_Directions_
Copy exactly the lines of the data below that run from the line holding "FFPLNZUWMALS" through the line holding "お店などでBGMをご利用する場合のJASRACの解説はこちら", both ends included.

- - - - - - -

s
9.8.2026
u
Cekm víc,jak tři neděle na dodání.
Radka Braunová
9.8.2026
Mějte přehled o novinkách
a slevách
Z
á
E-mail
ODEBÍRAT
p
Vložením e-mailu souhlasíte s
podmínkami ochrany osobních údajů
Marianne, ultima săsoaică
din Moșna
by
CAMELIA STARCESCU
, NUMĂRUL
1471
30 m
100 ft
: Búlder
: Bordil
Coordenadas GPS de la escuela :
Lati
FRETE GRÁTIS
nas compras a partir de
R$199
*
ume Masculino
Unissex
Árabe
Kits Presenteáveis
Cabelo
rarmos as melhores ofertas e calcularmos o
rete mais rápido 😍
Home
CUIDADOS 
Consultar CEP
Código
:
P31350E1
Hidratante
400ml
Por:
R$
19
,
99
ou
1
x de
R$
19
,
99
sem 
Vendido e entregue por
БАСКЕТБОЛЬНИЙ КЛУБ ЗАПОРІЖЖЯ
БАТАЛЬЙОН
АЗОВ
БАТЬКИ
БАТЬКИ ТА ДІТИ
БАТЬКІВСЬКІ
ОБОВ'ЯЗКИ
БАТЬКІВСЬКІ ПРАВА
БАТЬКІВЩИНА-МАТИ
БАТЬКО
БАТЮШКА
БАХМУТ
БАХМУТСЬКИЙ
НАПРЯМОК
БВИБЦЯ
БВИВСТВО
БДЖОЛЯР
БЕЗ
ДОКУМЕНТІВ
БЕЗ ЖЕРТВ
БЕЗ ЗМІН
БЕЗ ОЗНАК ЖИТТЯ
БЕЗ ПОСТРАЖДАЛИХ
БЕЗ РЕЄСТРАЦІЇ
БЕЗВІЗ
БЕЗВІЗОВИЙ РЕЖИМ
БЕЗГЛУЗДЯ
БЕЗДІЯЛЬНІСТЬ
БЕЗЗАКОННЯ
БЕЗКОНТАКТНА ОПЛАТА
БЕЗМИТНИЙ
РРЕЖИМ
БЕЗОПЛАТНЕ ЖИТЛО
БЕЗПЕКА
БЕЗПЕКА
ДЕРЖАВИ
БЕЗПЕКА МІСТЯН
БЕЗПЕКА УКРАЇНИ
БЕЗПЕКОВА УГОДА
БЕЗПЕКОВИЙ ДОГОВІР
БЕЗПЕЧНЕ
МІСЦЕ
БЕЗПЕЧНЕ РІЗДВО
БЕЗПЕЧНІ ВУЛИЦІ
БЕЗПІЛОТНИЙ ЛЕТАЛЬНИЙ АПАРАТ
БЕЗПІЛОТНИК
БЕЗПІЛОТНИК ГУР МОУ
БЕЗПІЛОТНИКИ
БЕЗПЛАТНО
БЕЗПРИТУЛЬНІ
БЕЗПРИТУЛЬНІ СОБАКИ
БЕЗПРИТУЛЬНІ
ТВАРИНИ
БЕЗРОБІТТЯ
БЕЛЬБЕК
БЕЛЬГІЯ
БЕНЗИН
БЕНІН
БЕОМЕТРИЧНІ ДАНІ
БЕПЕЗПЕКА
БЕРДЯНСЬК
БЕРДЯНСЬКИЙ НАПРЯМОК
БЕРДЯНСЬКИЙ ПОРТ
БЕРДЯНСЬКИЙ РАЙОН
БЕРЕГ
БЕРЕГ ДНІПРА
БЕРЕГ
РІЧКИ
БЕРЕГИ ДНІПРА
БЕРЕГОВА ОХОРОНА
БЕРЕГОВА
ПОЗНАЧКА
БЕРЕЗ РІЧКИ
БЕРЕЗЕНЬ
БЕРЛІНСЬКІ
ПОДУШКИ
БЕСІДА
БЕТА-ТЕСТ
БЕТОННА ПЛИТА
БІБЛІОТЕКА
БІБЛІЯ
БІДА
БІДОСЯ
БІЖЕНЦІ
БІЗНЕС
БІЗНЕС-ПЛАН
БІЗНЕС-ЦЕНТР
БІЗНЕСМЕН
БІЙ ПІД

- - - - - - -

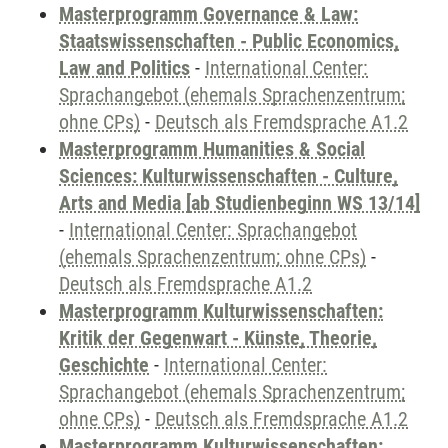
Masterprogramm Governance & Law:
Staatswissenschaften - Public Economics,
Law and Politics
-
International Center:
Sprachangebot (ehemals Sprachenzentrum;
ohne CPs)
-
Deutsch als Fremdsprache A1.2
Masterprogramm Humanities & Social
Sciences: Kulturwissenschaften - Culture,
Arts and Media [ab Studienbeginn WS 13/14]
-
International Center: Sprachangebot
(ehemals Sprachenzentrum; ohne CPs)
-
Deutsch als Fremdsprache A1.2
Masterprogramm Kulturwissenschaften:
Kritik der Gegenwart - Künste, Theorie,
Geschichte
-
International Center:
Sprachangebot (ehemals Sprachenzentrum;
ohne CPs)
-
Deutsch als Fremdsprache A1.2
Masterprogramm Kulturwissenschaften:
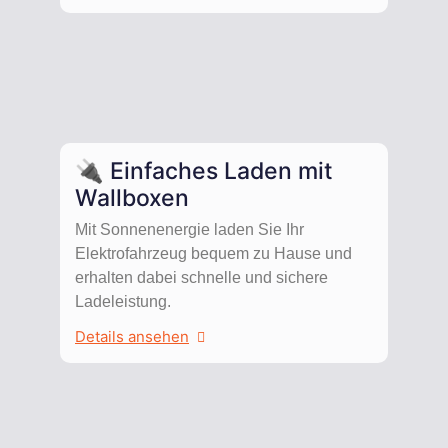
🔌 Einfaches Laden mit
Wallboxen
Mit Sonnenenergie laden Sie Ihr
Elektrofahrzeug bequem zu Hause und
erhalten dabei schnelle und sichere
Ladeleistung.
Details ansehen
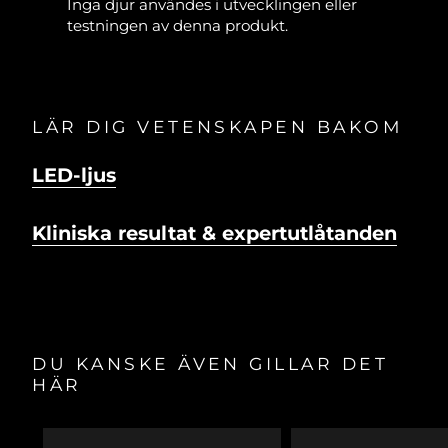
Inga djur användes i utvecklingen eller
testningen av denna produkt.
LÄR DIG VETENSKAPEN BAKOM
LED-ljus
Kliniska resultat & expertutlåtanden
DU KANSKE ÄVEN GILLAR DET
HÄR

- - - - - - -

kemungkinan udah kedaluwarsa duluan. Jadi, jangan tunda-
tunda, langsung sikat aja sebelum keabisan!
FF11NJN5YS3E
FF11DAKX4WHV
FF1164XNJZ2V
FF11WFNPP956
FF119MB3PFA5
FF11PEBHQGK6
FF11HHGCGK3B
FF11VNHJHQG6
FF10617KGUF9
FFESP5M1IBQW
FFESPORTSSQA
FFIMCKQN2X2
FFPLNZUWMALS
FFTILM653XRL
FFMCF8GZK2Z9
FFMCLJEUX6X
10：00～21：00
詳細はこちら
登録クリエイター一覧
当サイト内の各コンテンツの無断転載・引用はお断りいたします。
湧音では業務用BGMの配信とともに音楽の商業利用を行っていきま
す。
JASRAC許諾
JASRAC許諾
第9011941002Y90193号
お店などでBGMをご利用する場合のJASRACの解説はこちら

- - - - - - -

_Result_
FFPLNZUWMALS
FFTILM653XRL
FFMCF8GZK2Z9
FFMCLJEUX6X
10：00～21：00
詳細はこちら
登録クリエイター一覧
当サイト内の各コンテンツの無断転載・引用はお断りいたします。
湧音では業務用BGMの配信とともに音楽の商業利用を行っていきま
す。
JASRAC許諾
JASRAC許諾
第9011941002Y90193号
お店などでBGMをご利用する場合のJASRACの解説はこちら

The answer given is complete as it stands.